Given records >>

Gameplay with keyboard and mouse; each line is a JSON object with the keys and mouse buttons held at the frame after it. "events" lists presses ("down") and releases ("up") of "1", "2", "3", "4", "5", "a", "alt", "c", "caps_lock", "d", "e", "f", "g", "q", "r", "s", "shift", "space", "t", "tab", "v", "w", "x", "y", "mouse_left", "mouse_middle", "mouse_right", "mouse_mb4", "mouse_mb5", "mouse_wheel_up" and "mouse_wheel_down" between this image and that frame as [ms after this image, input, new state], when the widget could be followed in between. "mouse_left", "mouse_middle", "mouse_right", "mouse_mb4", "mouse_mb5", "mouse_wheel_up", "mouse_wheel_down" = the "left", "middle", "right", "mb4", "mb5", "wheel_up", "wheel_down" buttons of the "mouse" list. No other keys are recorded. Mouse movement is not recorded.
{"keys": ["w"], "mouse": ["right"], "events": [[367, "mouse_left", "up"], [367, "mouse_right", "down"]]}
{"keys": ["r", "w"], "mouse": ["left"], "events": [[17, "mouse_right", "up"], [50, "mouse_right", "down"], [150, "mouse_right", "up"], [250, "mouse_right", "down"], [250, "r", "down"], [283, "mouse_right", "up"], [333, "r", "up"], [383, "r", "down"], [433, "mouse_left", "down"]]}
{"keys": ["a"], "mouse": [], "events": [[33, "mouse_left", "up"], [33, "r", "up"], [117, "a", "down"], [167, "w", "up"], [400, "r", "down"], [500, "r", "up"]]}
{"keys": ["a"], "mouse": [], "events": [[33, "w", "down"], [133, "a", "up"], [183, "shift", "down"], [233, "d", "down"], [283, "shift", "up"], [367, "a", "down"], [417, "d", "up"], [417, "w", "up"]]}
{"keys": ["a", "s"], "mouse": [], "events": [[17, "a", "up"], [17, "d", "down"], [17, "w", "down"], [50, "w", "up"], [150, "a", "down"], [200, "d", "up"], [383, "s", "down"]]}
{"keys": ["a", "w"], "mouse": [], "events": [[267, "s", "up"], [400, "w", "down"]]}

What this task involves >> Copy all the data. Match it exactly.

Solution to the problem >>
Gameplay with keyboard and mouse; each line is a JSON object with the keys and mouse buttons held at the frame after it. "events" lists presses ("down") and releases ("up") of "1", "2", "3", "4", "5", "a", "alt", "c", "caps_lock", "d", "e", "f", "g", "q", "r", "s", "shift", "space", "t", "tab", "v", "w", "x", "y", "mouse_left", "mouse_middle", "mouse_right", "mouse_mb4", "mouse_mb5", "mouse_wheel_up" and "mouse_wheel_down" between this image and that frame as [ms after this image, input, new state], when the widget could be followed in between. "mouse_left", "mouse_middle", "mouse_right", "mouse_mb4", "mouse_mb5", "mouse_wheel_up", "mouse_wheel_down" = the "left", "middle", "right", "mb4", "mb5", "wheel_up", "wheel_down" buttons of the "mouse" list. No other keys are recorded. Mouse movement is not recorded.
{"keys": ["w"], "mouse": ["right"], "events": [[367, "mouse_left", "up"], [367, "mouse_right", "down"]]}
{"keys": ["r", "w"], "mouse": ["left"], "events": [[17, "mouse_right", "up"], [50, "mouse_right", "down"], [150, "mouse_right", "up"], [250, "mouse_right", "down"], [250, "r", "down"], [283, "mouse_right", "up"], [333, "r", "up"], [383, "r", "down"], [433, "mouse_left", "down"]]}
{"keys": ["a"], "mouse": [], "events": [[33, "mouse_left", "up"], [33, "r", "up"], [117, "a", "down"], [167, "w", "up"], [400, "r", "down"], [500, "r", "up"]]}
{"keys": ["a"], "mouse": [], "events": [[33, "w", "down"], [133, "a", "up"], [183, "shift", "down"], [233, "d", "down"], [283, "shift", "up"], [367, "a", "down"], [417, "d", "up"], [417, "w", "up"]]}
{"keys": ["a", "s"], "mouse": [], "events": [[17, "a", "up"], [17, "d", "down"], [17, "w", "down"], [50, "w", "up"], [150, "a", "down"], [200, "d", "up"], [383, "s", "down"]]}
{"keys": ["a", "w"], "mouse": [], "events": [[267, "s", "up"], [400, "w", "down"]]}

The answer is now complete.